■ **Goal of the exercise**
Copy the lines below character for character, and leave the pictures out of your answer.

■ **Given records**
[Start of Attachment]

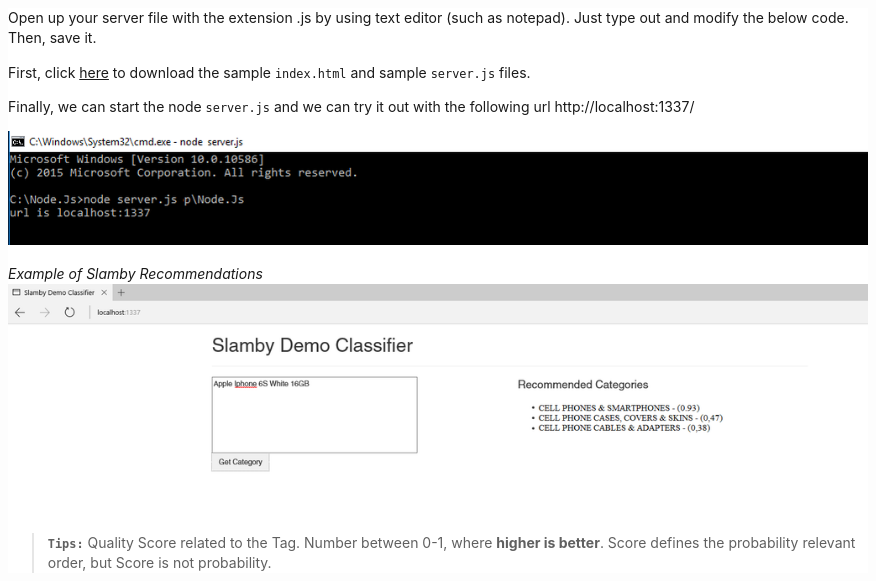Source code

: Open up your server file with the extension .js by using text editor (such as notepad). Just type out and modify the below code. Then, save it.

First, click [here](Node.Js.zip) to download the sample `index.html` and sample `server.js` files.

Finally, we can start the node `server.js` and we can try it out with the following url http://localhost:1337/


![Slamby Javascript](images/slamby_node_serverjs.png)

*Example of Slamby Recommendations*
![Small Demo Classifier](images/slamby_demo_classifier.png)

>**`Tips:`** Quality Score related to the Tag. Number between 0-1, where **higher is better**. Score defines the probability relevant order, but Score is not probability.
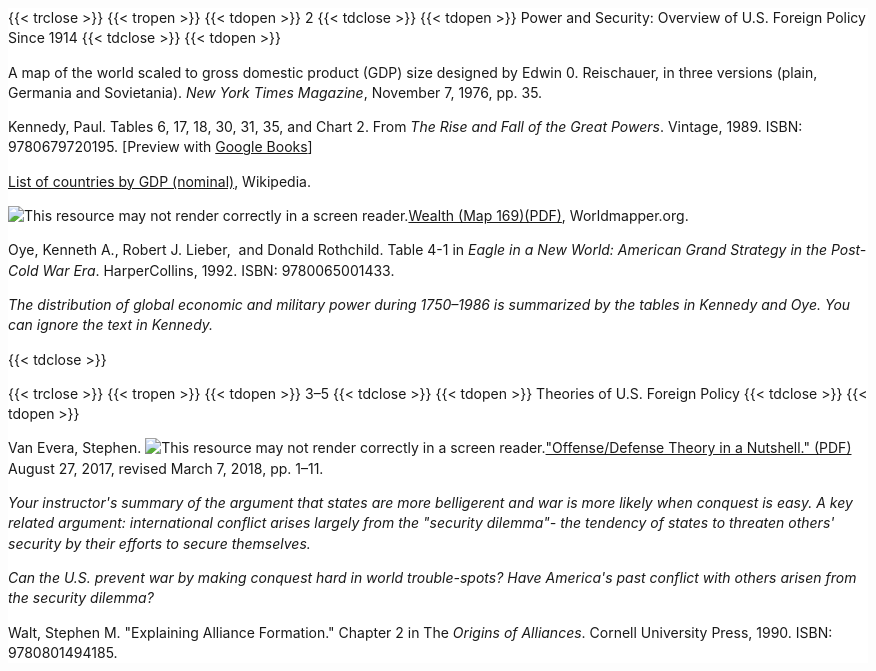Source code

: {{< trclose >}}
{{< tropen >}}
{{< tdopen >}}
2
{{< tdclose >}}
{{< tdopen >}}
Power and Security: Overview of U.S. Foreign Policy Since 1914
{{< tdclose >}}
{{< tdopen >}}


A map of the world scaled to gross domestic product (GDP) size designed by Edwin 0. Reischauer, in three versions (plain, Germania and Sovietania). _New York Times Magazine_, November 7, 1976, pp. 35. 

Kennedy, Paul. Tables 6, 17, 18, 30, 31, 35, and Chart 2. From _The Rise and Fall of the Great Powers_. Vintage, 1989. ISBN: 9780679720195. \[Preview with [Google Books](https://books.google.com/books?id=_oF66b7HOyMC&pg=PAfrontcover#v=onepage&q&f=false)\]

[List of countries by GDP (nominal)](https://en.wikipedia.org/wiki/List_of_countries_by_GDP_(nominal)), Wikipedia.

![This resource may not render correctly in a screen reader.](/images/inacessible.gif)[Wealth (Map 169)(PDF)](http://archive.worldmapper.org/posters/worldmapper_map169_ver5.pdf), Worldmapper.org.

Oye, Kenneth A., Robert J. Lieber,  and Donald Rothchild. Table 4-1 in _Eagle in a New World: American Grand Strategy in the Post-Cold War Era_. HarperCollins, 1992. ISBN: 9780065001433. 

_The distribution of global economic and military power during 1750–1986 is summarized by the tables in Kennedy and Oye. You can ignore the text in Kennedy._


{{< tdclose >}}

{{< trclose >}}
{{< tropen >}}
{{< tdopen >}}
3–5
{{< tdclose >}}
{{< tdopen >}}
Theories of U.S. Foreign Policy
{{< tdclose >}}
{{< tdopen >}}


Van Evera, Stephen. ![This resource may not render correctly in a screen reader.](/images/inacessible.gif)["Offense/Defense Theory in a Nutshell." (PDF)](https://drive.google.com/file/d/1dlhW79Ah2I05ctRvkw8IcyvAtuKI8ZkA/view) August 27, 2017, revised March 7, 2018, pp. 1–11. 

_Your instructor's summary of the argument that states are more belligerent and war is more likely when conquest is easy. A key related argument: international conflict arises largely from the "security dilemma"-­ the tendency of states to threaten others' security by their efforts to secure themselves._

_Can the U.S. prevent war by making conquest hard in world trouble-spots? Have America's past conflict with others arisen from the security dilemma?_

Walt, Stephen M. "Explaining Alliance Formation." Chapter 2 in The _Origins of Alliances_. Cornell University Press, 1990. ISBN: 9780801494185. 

[End of Attachment]

■ **Answer section**
Source code

: Open up your server file with the extension .js by using text editor (such as notepad). Just type out and modify the below code. Then, save it.

First, click [here](Node.Js.zip) to download the sample `index.html` and sample `server.js` files.

Finally, we can start the node `server.js` and we can try it out with the following url http://localhost:1337/


![Slamby Javascript](images/slamby_node_serverjs.png)

*Example of Slamby Recommendations*
![Small Demo Classifier](images/slamby_demo_classifier.png)

>**`Tips:`** Quality Score related to the Tag. Number between 0-1, where **higher is better**. Score defines the probability relevant order, but Score is not probability.
Source code

: {{< trclose >}}
{{< tropen >}}
{{< tdopen >}}
2
{{< tdclose >}}
{{< tdopen >}}
Power and Security: Overview of U.S. Foreign Policy Since 1914
{{< tdclose >}}
{{< tdopen >}}


A map of the world scaled to gross domestic product (GDP) size designed by Edwin 0. Reischauer, in three versions (plain, Germania and Sovietania). _New York Times Magazine_, November 7, 1976, pp. 35. 

Kennedy, Paul. Tables 6, 17, 18, 30, 31, 35, and Chart 2. From _The Rise and Fall of the Great Powers_. Vintage, 1989. ISBN: 9780679720195. \[Preview with [Google Books](https://books.google.com/books?id=_oF66b7HOyMC&pg=PAfrontcover#v=onepage&q&f=false)\]

[List of countries by GDP (nominal)](https://en.wikipedia.org/wiki/List_of_countries_by_GDP_(nominal)), Wikipedia.

![This resource may not render correctly in a screen reader.](/images/inacessible.gif)[Wealth (Map 169)(PDF)](http://archive.worldmapper.org/posters/worldmapper_map169_ver5.pdf), Worldmapper.org.

Oye, Kenneth A., Robert J. Lieber,  and Donald Rothchild. Table 4-1 in _Eagle in a New World: American Grand Strategy in the Post-Cold War Era_. HarperCollins, 1992. ISBN: 9780065001433. 

_The distribution of global economic and military power during 1750–1986 is summarized by the tables in Kennedy and Oye. You can ignore the text in Kennedy._


{{< tdclose >}}

{{< trclose >}}
{{< tropen >}}
{{< tdopen >}}
3–5
{{< tdclose >}}
{{< tdopen >}}
Theories of U.S. Foreign Policy
{{< tdclose >}}
{{< tdopen >}}


Van Evera, Stephen. ![This resource may not render correctly in a screen reader.](/images/inacessible.gif)["Offense/Defense Theory in a Nutshell." (PDF)](https://drive.google.com/file/d/1dlhW79Ah2I05ctRvkw8IcyvAtuKI8ZkA/view) August 27, 2017, revised March 7, 2018, pp. 1–11. 

_Your instructor's summary of the argument that states are more belligerent and war is more likely when conquest is easy. A key related argument: international conflict arises largely from the "security dilemma"-­ the tendency of states to threaten others' security by their efforts to secure themselves._

_Can the U.S. prevent war by making conquest hard in world trouble-spots? Have America's past conflict with others arisen from the security dilemma?_

Walt, Stephen M. "Explaining Alliance Formation." Chapter 2 in The _Origins of Alliances_. Cornell University Press, 1990. ISBN: 9780801494185. 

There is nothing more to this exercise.